Вот и всё. В тот день случилось то, что бывало на памяти Тиффани очень редко: матушка Болен заговорила о чём-то, никак не касающемся овец. И это был единственный раз, когда она признала, что за пределами Мела есть жизнь. Тиффани стали сниться Весёлый Капитан, его корабль и рыба-кит. Весёлый Капитан гнался за китом, а иногда рыба-кит гналась за Тиффани, но в последнюю минуту всегда поспевал Весёлый Капитан на своём могучем корабле и спасал Тиффани, и вечная погоня снова шла по кругу.
А иногда она во сне бежала к маяку и просыпалась в тот самый миг, когда дверь распахивалась. Тиффани никогда не видела моря, но в доме по соседству на стене висела картинка: там мужчины цеплялись за плот, плывущий по огромному бушующему озеру. Маяка видно не было.
И Тиффани, присев возле узкой кровати, стала думать о матушке Болен, и о маленькой Саре Брюзгель, как она аккуратно рисовала цветы в книжке, и о мире, который потерял своё сердце.
Ей не хватало тишины. Тишина, что висела над кибиткой теперь, была уже не та. Бабушкино молчание было тёплым и уютным, в него можно было закутаться, как в плед. Может, матушка Болен иногда и не сразу припоминала разницу между ягнёнком и ребёнком, но её тишина всегда была открыта для Тиффани. И с собой надо было взять только своё молчание.

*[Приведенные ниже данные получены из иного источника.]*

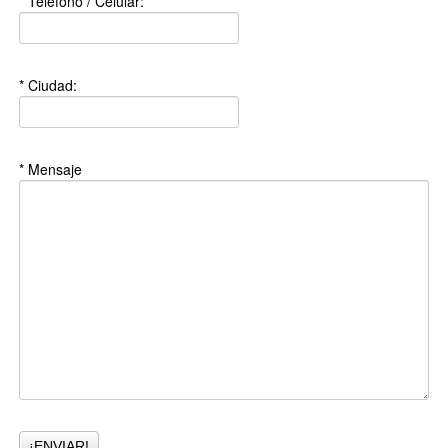
* Teléfono / Celular:
* Ciudad:
* Mensaje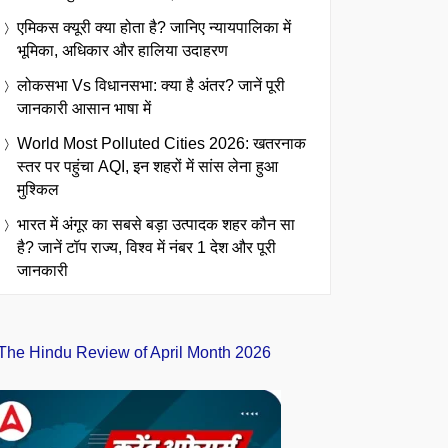
एमिकस क्यूरी क्या होता है? जानिए न्यायपालिका में
भूमिका, अधिकार और हालिया उदाहरण
लोकसभा Vs विधानसभा: क्या है अंतर? जानें पूरी
जानकारी आसान भाषा में
World Most Polluted Cities 2026: खतरनाक
स्तर पर पहुंचा AQI, इन शहरों में सांस लेना हुआ
मुश्किल
भारत में अंगूर का सबसे बड़ा उत्पादक शहर कौन सा
है? जानें टॉप राज्य, विश्व में नंबर 1 देश और पूरी
जानकारी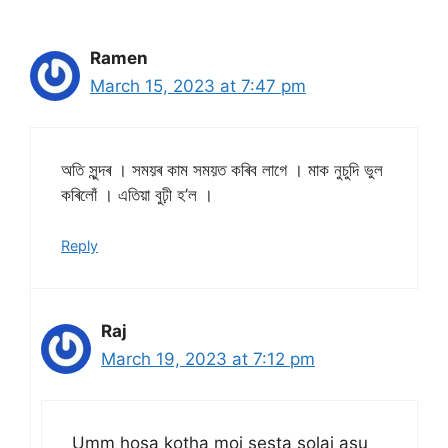
Ramen
March 15, 2023 at 7:47 pm
অতি সুন্দৰ । সময়ৰ কাম সময়ত কৰিব লাগে । মাক নুচুদি ভুল
কৰিলোঁ । এতিয়া বুঢ়ী হ’ল ।
Reply
Raj
March 19, 2023 at 7:12 pm
Umm hosa kotha moi sesta solai asu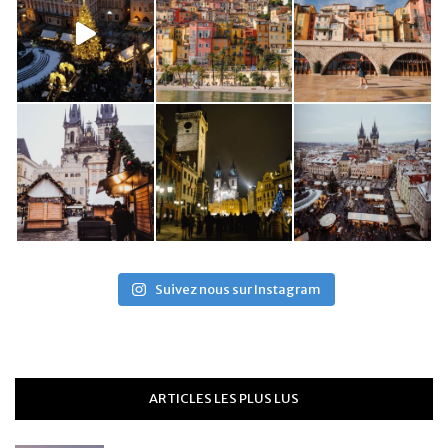
Suivez nous sur Instagram
ARTICLES LES PLUS LUS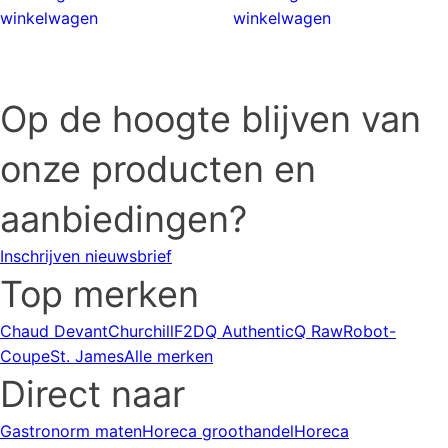
winkelwagen
winkelwagen
Op de hoogte blijven van
onze producten en
aanbiedingen?
Inschrijven nieuwsbrief
Top merken
Chaud Devant
Churchill
F2D
Q Authentic
Q Raw
Robot-
Coupe
St. James
Alle merken
Direct naar
Gastronorm maten
Horeca groothandel
Horeca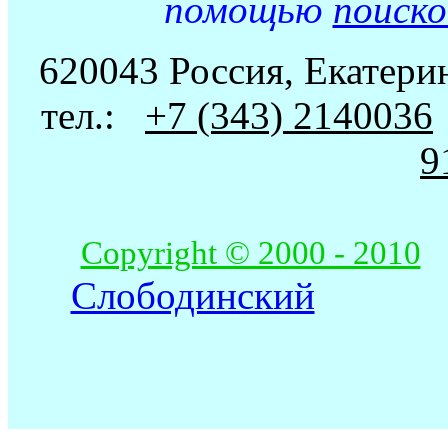
помощью
поиск
620043 Россия, Екатерин
тел.:
+7 (343) 2140036
9
Copyright © 2000 - 2010
Слободинский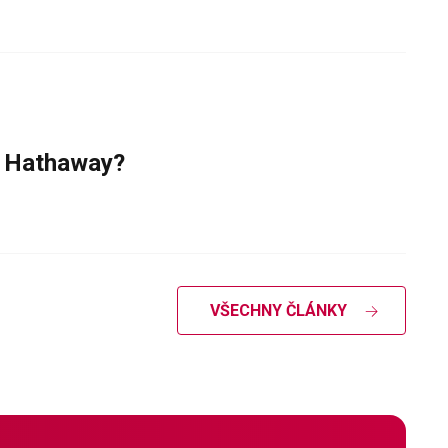
e Hathaway?
VŠECHNY ČLÁNKY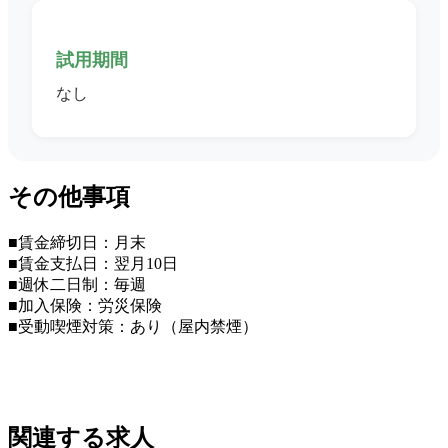
試用期間
なし
その他事項
■賃金締切日：月末
■賃金支払日：翌月10日
■週休二日制：毎週
■加入保険：労災保険
■受動喫煙対策：あり（屋内禁煙）
関連する求人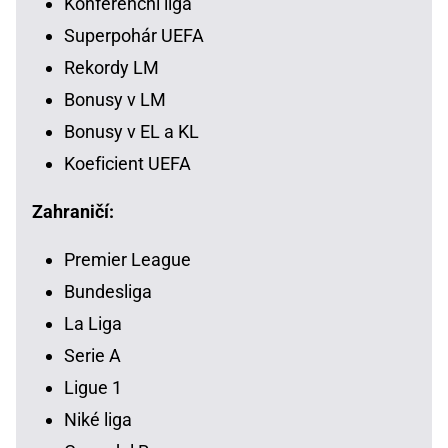
Konferenční liga
Superpohár UEFA
Rekordy LM
Bonusy v LM
Bonusy v EL a KL
Koeficient UEFA
Zahraničí:
Premier League
Bundesliga
La Liga
Serie A
Ligue 1
Niké liga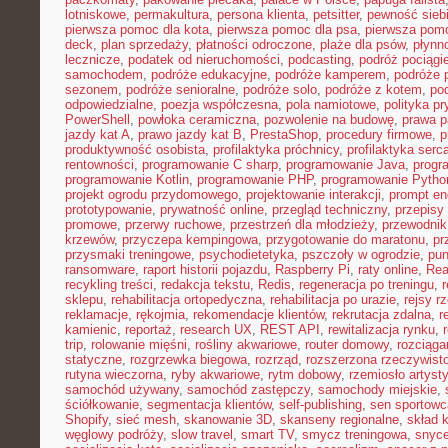
lotniskowe
,
permakultura
,
persona klienta
,
petsitter
,
pewność sieb
pierwsza pomoc dla kota
,
pierwsza pomoc dla psa
,
pierwsza pom
deck
,
plan sprzedaży
,
płatności odroczone
,
plaże dla psów
,
płynn
lecznicze
,
podatek od nieruchomości
,
podcasting
,
podróż pociąg
samochodem
,
podróże edukacyjne
,
podróże kamperem
,
podróże 
sezonem
,
podróże senioralne
,
podróże solo
,
podróże z kotem
,
po
odpowiedzialne
,
poezja współczesna
,
pola namiotowe
,
polityka p
PowerShell
,
powłoka ceramiczna
,
pozwolenie na budowę
,
prawa p
jazdy kat A
,
prawo jazdy kat B
,
PrestaShop
,
procedury firmowe
,
p
produktywność osobista
,
profilaktyka próchnicy
,
profilaktyka serc
rentowności
,
programowanie C sharp
,
programowanie Java
,
progr
programowanie Kotlin
,
programowanie PHP
,
programowanie Pytho
projekt ogrodu przydomowego
,
projektowanie interakcji
,
prompt en
prototypowanie
,
prywatność online
,
przegląd techniczny
,
przepisy
promowe
,
przerwy ruchowe
,
przestrzeń dla młodzieży
,
przewodnik
krzewów
,
przyczepa kempingowa
,
przygotowanie do maratonu
,
pr
przysmaki treningowe
,
psychodietetyka
,
pszczoły w ogrodzie
,
pun
ransomware
,
raport historii pojazdu
,
Raspberry Pi
,
raty online
,
Rea
recykling treści
,
redakcja tekstu
,
Redis
,
regeneracja po treningu
,
r
sklepu
,
rehabilitacja ortopedyczna
,
rehabilitacja po urazie
,
rejsy r
reklamacje
,
rękojmia
,
rekomendacje klientów
,
rekrutacja zdalna
,
r
kamienic
,
reportaż
,
research UX
,
REST API
,
rewitalizacja rynku
,
trip
,
rolowanie mięśni
,
rośliny akwariowe
,
router domowy
,
rozciąga
statyczne
,
rozgrzewka biegowa
,
rozrząd
,
rozszerzona rzeczywist
rutyna wieczorna
,
ryby akwariowe
,
rytm dobowy
,
rzemiosło artyst
samochód używany
,
samochód zastępczy
,
samochody miejskie
,
ściółkowanie
,
segmentacja klientów
,
self-publishing
,
sen sportowc
Shopify
,
sieć mesh
,
skanowanie 3D
,
skanseny regionalne
,
skład k
węglowy podróży
,
slow travel
,
smart TV
,
smycz treningowa
,
snyce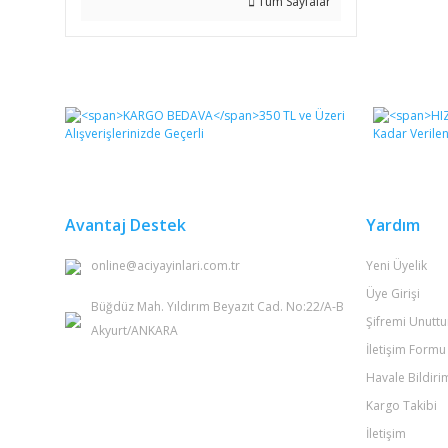
Tüm Sayfalar
Avantaj Destek
Yardım
online@aciyayinlari.com.tr
Yeni Üyelik
Üye Girişi
Büğdüz Mah. Yıldırım Beyazıt Cad. No:22/A-B
Şifremi Unutt
Akyurt/ANKARA
İletişim Formu
Havale Bildir
Kargo Takibi
İletişim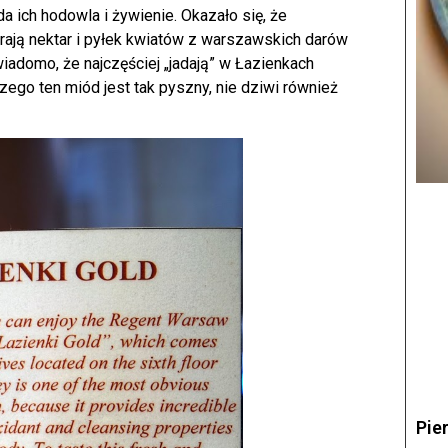
 ich hodowla i żywienie. Okazało się, że
rają nektar i pyłek kwiatów z warszawskich darów
iadomo, że najczęściej „jadają” w Łazienkach
ego ten miód jest tak pyszny, nie dziwi również
Pie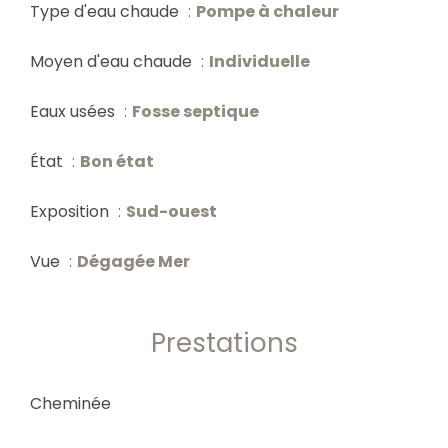
Type d'eau chaude
Pompe à chaleur
Moyen d'eau chaude
Individuelle
Eaux usées
Fosse septique
État
Bon état
Exposition
Sud-ouest
Vue
Dégagée Mer
Prestations
Cheminée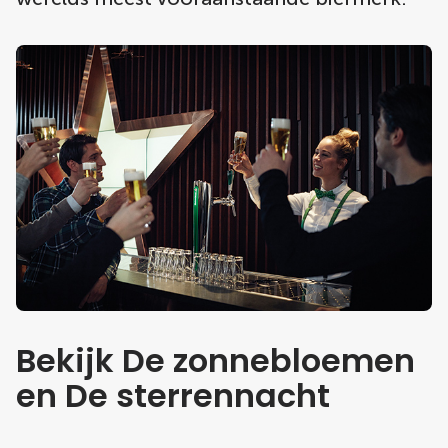
Bekijk De zonnebloemen
en De sterrennacht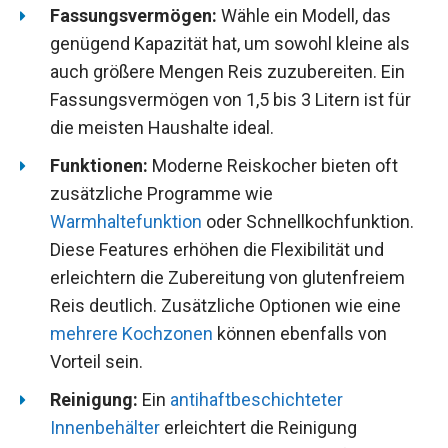
Fassungsvermögen:
Wähle ein Modell, das
genügend Kapazität hat, um sowohl kleine als
auch größere Mengen Reis zuzubereiten. Ein
Fassungsvermögen von 1,5 bis 3 Litern ist für
die meisten Haushalte ideal.
Funktionen:
Moderne Reiskocher bieten oft
zusätzliche Programme wie
Warmhaltefunktion
oder Schnellkochfunktion.
Diese Features erhöhen die Flexibilität und
erleichtern die Zubereitung von glutenfreiem
Reis deutlich. Zusätzliche Optionen wie eine
mehrere Kochzonen
können ebenfalls von
Vorteil sein.
Reinigung:
Ein
antihaftbeschichteter
Innenbehälter
erleichtert die Reinigung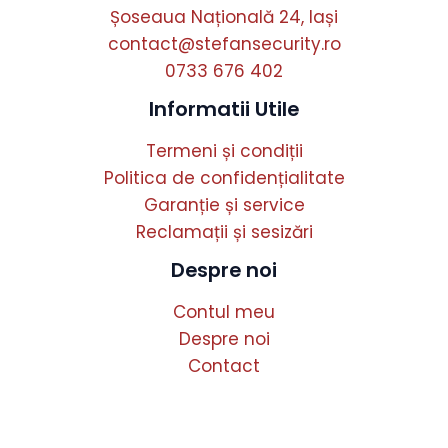
Șoseaua Națională 24, Iași
contact@stefansecurity.ro
0733 676 402
Informatii Utile
Termeni și condiții
Politica de confidențialitate
Garanție și service
Reclamații și sesizări
Despre noi
Contul meu
Despre noi
Contact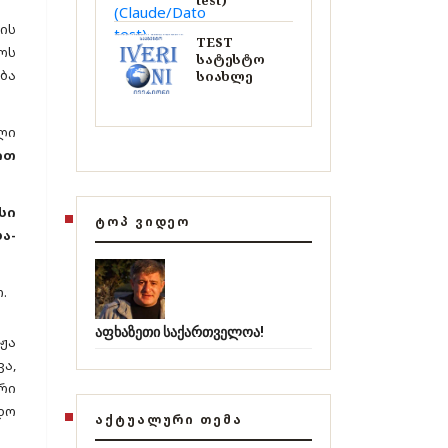
test)
ის
TEST
ოს
სატესტო
ბა
სიახლე
ლი
ით
სი
ᲢᲝᲞ ᲕᲘᲓᲔᲝ
ა-
თ.
აფხაზეთი საქართველოა!
ჟა
ა,
ური
დო
ᲐᲥᲢᲣᲐᲚᲣᲠᲘ ᲗᲔᲛᲐ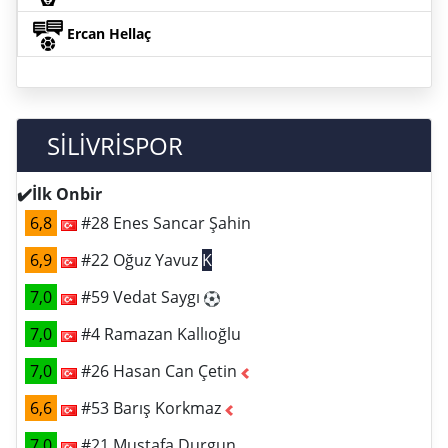
Ercan Hellaç
SİLİVRİSPOR
✔️İlk Onbir
6,8
#28 Enes Sancar Şahin
6,9
#22 Oğuz Yavuz
K
7,0
#59 Vedat Saygı
7,0
#4 Ramazan Kallıoğlu
7,0
#26 Hasan Can Çetin
6,6
#53 Barış Korkmaz
7,0
#21 Mustafa Durgun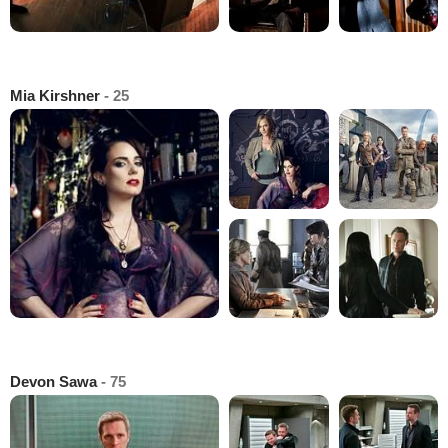
Mia Kirshner
- 25
Devon Sawa
- 75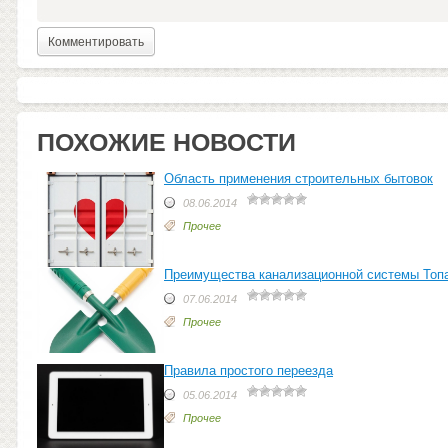
ПОХОЖИЕ НОВОСТИ
Область применения строительных бытовок
08.06.2014
Прочее
Преимущества канализационной системы Топ
07.06.2014
Прочее
Правила простого переезда
05.06.2014
Прочее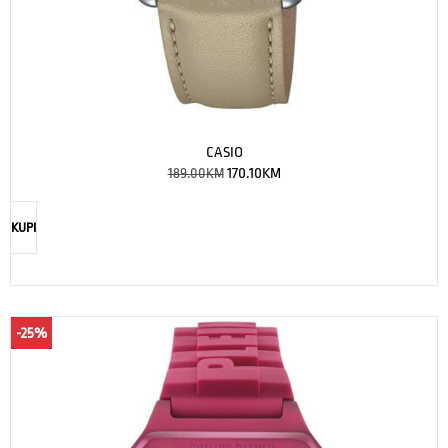
CASIO
189.00
KM
170.10
KM
KUPI
-25%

Тиффани было жаль, что она уже не сможет попросить прощения за пастушку.
Потом она отправилась домой и сказала всем, что матушка Болен умерла. Тиффани тогда было семь, и её мир лежал в руинах.
Кто-то вежливо стучал по башмаку Тиффани. Она открыла глаза, и жаб выплюнул камушек.
— Прошу прощения. Я бы постучал лапой, но мы для этого слишком склизкие создания.
— И что мне теперь положено делать? — спросила Тиффани.
— Ну, если ударишься головой об этот низкий потолок, определённо сможешь выставить иск о причинении телесных повреждений, — ответил жаб. — Хм… Это я только что сказал?
— Да, и надеюсь, уже пожалел, что не промолчал, — сказала Тиффани. — Но почему ты это сказал?
— Не знаю я, не знаю… — простонал жаб. — Прости, о чём мы говорили?
— Я спросила: чего Фигли ждут от меня? Что я должна делать?
— О, по-моему, это происходит не так. Ты теперь кельда. Это ты говоришь, кому что делать.